The Parliamentary Under-Secretary of State for Health (Anna Soubry)
I congratulate my hon. Friend the Member for Basildon and Billericay (Mr Baron) on securing the debate. I am aware of the excellent work that he has done with the all-party parliamentary group and with cancer charities to promote the inclusion of relevant cancer indicators in the NHS, public health and commissioning outcomes frameworks.
As you will know, Mr Deputy Speaker, there is a lot of terminology in the Department of Health—to which I am very pleased to have been appointed—and I apologise at the outset for any jargon that is used. One thing is certain: my hon. Friend will be more than familiar with it. However, I hope to explain the position in as much plain language as possible.
I am fully aware of the frustration felt by my hon. Friend, his all-party group and the cancer charities over the recommendations from the National Institute for Health and Clinical Excellence about the indicators for the commissioning outcomes framework and the difficulties that are likely to occur in 2013-14, but I can assure him that a methodology for possible one-year and five-year survival rate indicators for potential inclusion in COF is under way. I hope he will accept that that is good news, as is the fact that work is also under way to investigate composite cancer survival indicators at both national and clinical commissioning group level. I will say more about that, but I wanted to begin by reassuring my hon. Friend that we had taken his previous points fully on board.
As my hon. Friend knows, the Government published “Improving Outcomes: A Strategy for Cancer” in 2011. It set out our ambition to halve the gap between England’s survival rates and those of the best in Europe. My hon. Friend spoke of the disappointment that many people feel about our survival rates, and said that everyone wanted them to improve. It is estimated that halving that gap would save 5,000 more lives every year by 2014-15. The strategy is intended to reflect the importance of improving outcomes through the five domains—or areas, as I would call them—of the NHS outcomes framework: preventing people from dying prematurely, improving the quality of life for people with long-term conditions, helping people to recover from illness or injury, ensuring that people have a positive experience of care, and treating and caring for people in a safe environment and protecting them from avoidable harm.
In recognition of the fact that cancer is a big killer—more than 130,000 people die of the disease each year—we have included seven cancer indicators in domain 1 of the NHS outcomes framework. They cover the under-75 mortality rate from cancer and one and five-year survival rates for three major cancer killers, namely colorectal, breast and lung cancer. In addition, two overarching indicators will include cancer data: potential years of life lost from causes considered amenable to health care, and life expectancy at 75.

:: Data extract ::
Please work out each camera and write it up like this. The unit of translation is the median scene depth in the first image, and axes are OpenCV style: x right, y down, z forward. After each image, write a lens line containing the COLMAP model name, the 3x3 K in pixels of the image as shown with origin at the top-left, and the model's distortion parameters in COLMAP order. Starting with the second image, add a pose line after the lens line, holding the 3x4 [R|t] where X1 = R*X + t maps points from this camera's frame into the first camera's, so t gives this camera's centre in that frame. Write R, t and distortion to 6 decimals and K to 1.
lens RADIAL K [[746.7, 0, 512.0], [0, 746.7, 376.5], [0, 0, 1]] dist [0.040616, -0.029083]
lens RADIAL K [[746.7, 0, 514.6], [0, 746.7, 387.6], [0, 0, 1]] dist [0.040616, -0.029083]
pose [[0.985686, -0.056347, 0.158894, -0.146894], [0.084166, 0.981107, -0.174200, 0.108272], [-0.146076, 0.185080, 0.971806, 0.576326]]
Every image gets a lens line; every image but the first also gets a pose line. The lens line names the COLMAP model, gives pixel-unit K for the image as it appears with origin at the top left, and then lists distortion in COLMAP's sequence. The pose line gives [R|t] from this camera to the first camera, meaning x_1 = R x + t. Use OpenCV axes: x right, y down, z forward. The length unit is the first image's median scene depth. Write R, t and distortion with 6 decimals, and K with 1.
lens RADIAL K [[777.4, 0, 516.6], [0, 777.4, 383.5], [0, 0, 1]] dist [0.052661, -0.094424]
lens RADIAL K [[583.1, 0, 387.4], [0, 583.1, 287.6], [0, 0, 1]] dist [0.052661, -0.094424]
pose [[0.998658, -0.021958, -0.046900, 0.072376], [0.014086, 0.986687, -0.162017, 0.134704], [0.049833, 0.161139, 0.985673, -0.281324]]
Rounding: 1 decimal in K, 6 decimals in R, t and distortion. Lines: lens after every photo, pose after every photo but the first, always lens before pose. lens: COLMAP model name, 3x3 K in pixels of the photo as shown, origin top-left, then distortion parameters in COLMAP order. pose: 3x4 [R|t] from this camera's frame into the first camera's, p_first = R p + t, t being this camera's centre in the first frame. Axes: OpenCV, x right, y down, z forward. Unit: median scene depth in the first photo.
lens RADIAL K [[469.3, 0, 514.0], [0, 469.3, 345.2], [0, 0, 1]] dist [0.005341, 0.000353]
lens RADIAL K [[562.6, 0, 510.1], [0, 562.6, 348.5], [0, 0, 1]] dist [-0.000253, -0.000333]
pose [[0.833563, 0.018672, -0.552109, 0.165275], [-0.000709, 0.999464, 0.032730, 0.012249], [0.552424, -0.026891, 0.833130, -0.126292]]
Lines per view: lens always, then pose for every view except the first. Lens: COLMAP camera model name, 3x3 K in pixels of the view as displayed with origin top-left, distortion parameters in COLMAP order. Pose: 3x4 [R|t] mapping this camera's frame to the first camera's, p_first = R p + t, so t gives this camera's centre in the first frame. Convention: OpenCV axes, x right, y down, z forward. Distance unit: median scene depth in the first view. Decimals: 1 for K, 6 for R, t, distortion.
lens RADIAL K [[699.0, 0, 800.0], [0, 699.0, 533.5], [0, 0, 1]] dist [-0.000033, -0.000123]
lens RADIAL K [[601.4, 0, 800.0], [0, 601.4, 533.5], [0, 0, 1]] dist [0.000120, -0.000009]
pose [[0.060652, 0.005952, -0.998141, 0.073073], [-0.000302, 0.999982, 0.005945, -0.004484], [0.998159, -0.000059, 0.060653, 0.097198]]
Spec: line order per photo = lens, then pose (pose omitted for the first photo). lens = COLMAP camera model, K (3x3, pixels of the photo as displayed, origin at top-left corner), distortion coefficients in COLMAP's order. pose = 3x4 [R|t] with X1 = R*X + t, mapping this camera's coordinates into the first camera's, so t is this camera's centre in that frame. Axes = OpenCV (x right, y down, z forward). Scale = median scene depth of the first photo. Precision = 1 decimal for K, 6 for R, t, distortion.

:: Tasks to complete ::
• a. Change "Mr Deputy Speaker" to "Madam Deputy Speaker" in the speech on cancer indicators and write out the stretch starting with "The Parliamentary Under-Secretary" and going on through "language as possible." with that one substitution.
• b. Carry the speech on cancer indicators further, picking up after its final sentence.

:: Exercise answers ::
• a.
The Parliamentary Under-Secretary of State for Health (Anna Soubry)
I congratulate my hon. Friend the Member for Basildon and Billericay (Mr Baron) on securing the debate. I am aware of the excellent work that he has done with the all-party parliamentary group and with cancer charities to promote the inclusion of relevant cancer indicators in the NHS, public health and commissioning outcomes frameworks.
As you will know, Madam Deputy Speaker, there is a lot of terminology in the Department of Health—to which I am very pleased to have been appointed—and I apologise at the outset for any jargon that is used. One thing is certain: my hon. Friend will be more than familiar with it. However, I hope to explain the position in as much plain language as possible.

• b.
My hon. Friend has urged us previously to consider other indicators that would reflect improvements in survival rates for rarer cancers, and he mentioned them again today. I can confirm that we have asked the London School of Hygiene and Tropical Medicine to develop composite indicators that might allow improvements in survival rates across all cancers to be assessed. We hope to be able to make a decision in time for the NHS outcomes framework for 2013-14, which is due to be published later in the autumn.
I am heartened by what the Minister is saying, but does she appreciate our view that a composite index should complement the one and five-year survival indicators rather than replace them? We fear that a composite index will mask bad news on rarer cancers with improvements on the more common cancers, which would have greater force in the index because they are more numerous.
I thank my hon. Friend for making that point, and I certainly take it on board. If there is anything that I am not able to cover in the short time that is available to me today, we will write to him; and, as he knows, my door is always open so that we can continue the debate. It is important, and it is especially important that we do things right.
The NHS Commissioning Board will translate the national outcomes goals for the NHS into measures that are meaningful at a local level in the commissioning outcomes framework. The board authority is now working with clinical commissioning groups and other stakeholder organisations to discuss the shape of the commissioning outcomes framework for 2013-14 and beyond. COF will play an important role in driving up quality in the new system. Covering £60 billion in services commissioned by CCGs across the NHS, it will translate the NHS outcomes framework into clear, comparative data on the quality of services that CCGs commission for their local populations and the outcomes achieved for patients.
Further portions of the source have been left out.